Rabu pagi 02 Juli 2014 kemarin, saat jarum jam
tepat di posisi 09.30, di ujung gang Haji Amat,
Jl Ciater Raya, Serpong, Tangerang Selatan, mata saya kembali berpapasan
dengan deretan huruf besar terbuat dari
bahan logam yang memantulkan kesan megah. Di situ juga logo cantik ikut
terpasang. Logo yang dibuat serius dan mengandung filosofi. Paduan logo dan
tulisan “INSAN CENDEKIA MADANI” adalah yang pertama kali menyapa sebelum
memasuki pintu gerbang komplek sekolah yang megah ini. Sebuah boarding school
dengan fasilitas lengkap yang berlokasi
tak jauh dari kampus STAN tempat saya dulu kuliah. Ini kali keempat mengunjungi
ICM, setelah sebelumnya proses pendaftaran, test dan daftar ulang.

__Tugas 1__: Menurut kutipan itu, sebutkan semua tahap yang sudah dijalani penulis di ICM sebelum kunjungan keempat ini.
__Tugas 2__: Salin persis bagian kutipan itu, mulai dari "Rabu pagi 02" sampai dengan "dan daftar ulang.".
Data di bawah ini tidak ada hubungannya dengan kutipan tadi.

__Bahan Sumber__:
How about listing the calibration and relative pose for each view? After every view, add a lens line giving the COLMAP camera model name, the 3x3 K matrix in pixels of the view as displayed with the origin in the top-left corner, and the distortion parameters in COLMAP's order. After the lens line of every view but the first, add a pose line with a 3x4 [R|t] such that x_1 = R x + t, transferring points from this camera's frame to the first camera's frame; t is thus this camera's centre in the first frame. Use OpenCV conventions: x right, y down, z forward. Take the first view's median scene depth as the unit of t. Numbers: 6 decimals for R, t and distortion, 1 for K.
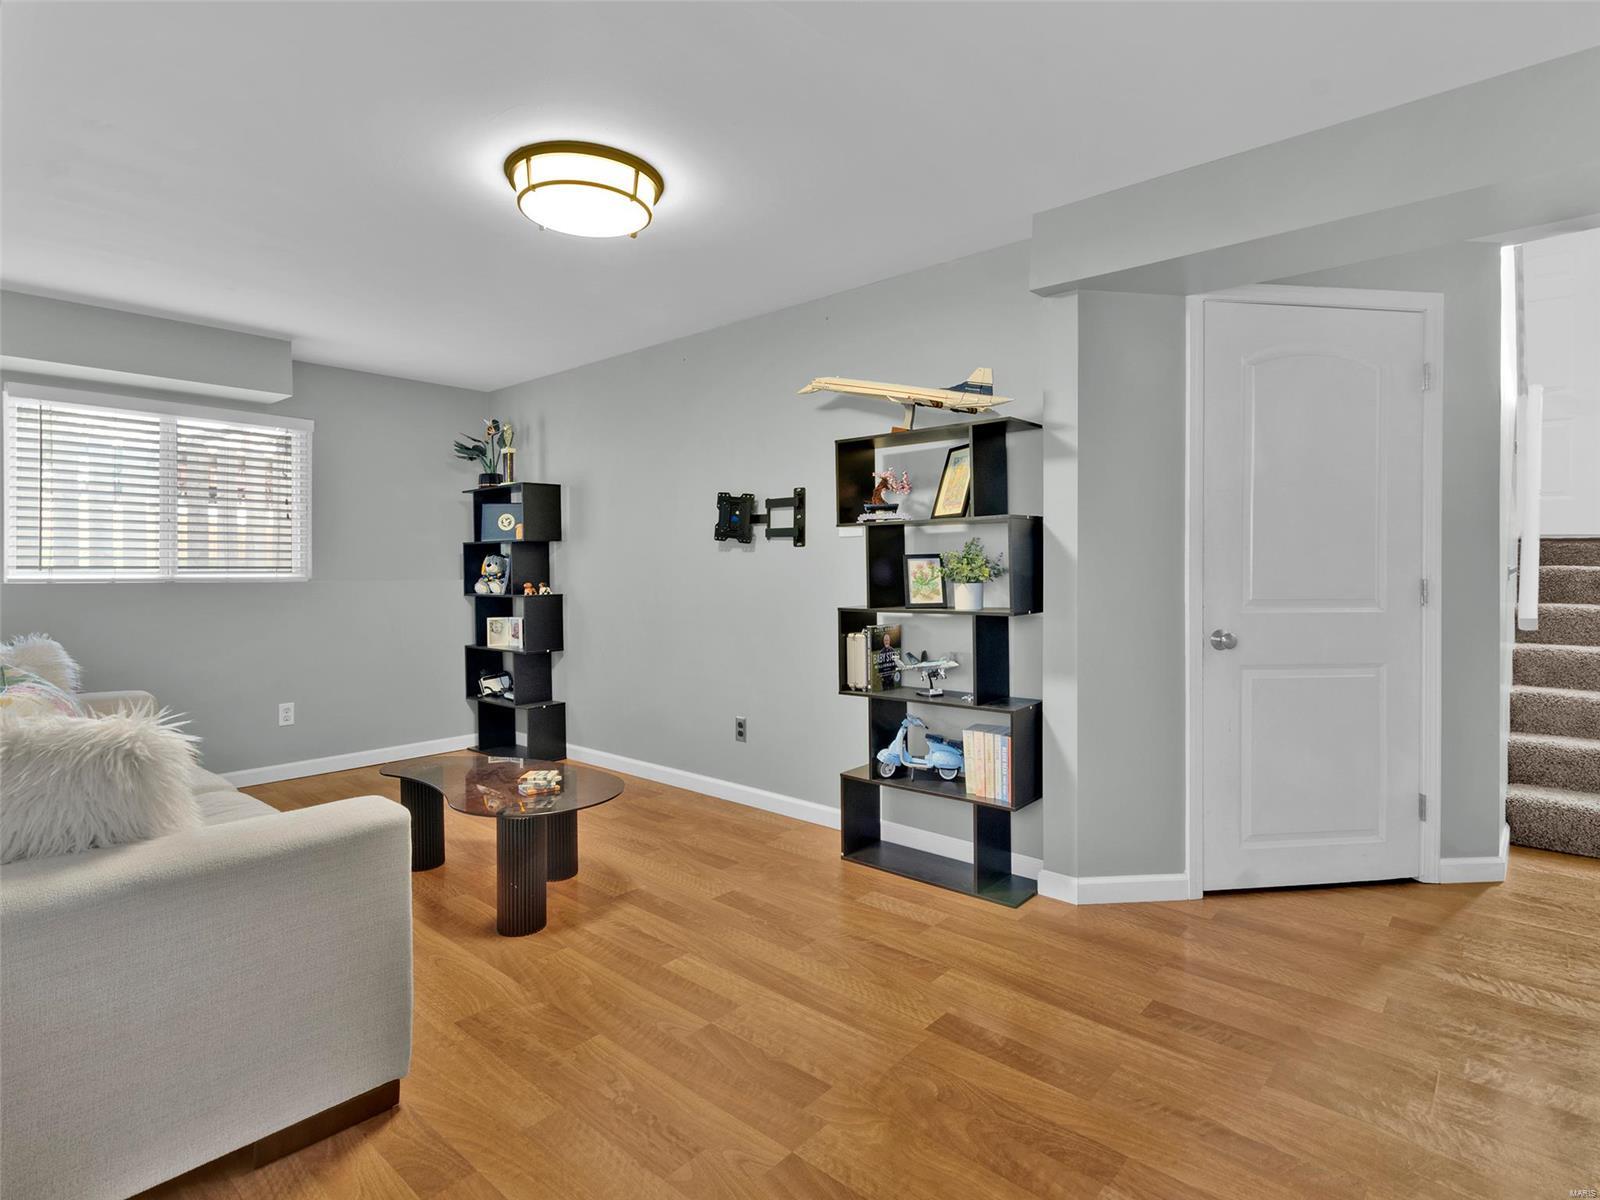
lens RADIAL K [[837.9, 0, 801.3], [0, 837.9, 594.0], [0, 0, 1]] dist [-0.036532, -0.000169]
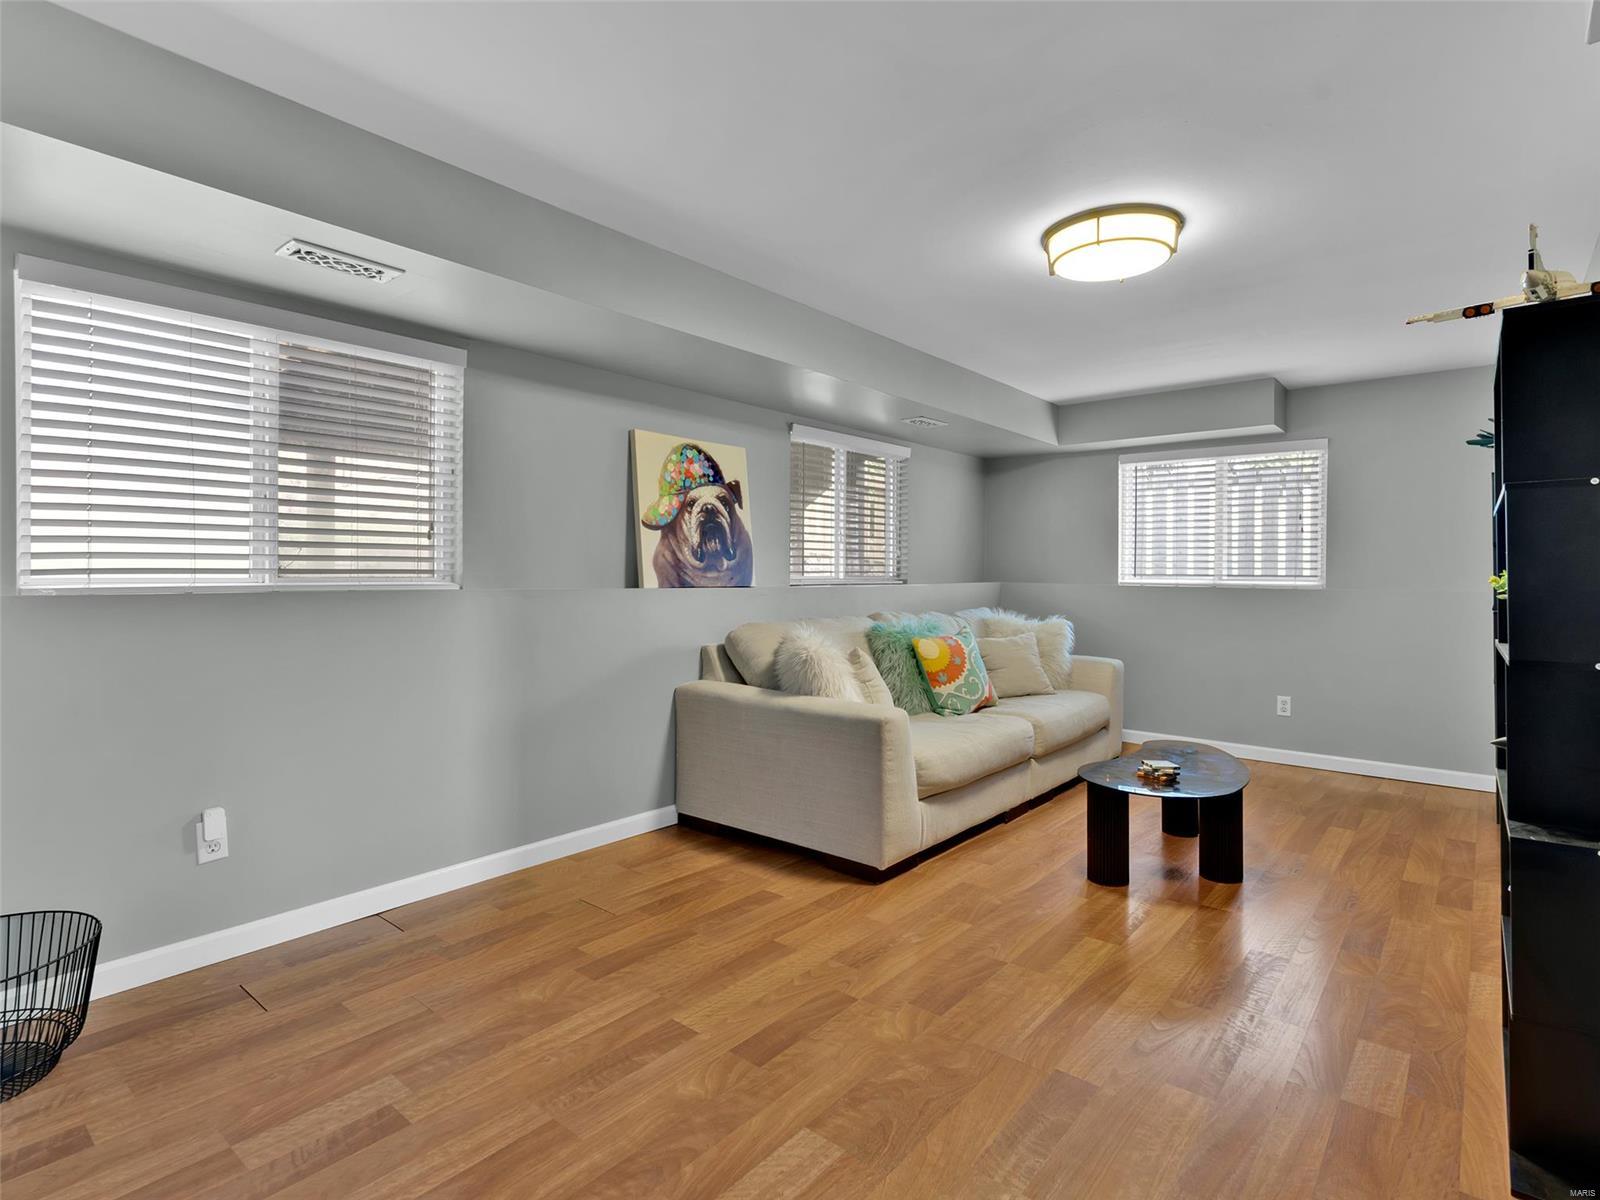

__Jawaban 1__: Pendaftaran, test, dan daftar ulang.

__Jawaban 2__:
Rabu pagi 02 Juli 2014 kemarin, saat jarum jam
tepat di posisi 09.30, di ujung gang Haji Amat,
Jl Ciater Raya, Serpong, Tangerang Selatan, mata saya kembali berpapasan
dengan deretan huruf besar terbuat dari
bahan logam yang memantulkan kesan megah. Di situ juga logo cantik ikut
terpasang. Logo yang dibuat serius dan mengandung filosofi. Paduan logo dan
tulisan “INSAN CENDEKIA MADANI” adalah yang pertama kali menyapa sebelum
memasuki pintu gerbang komplek sekolah yang megah ini. Sebuah boarding school
dengan fasilitas lengkap yang berlokasi
tak jauh dari kampus STAN tempat saya dulu kuliah. Ini kali keempat mengunjungi
ICM, setelah sebelumnya proses pendaftaran, test dan daftar ulang.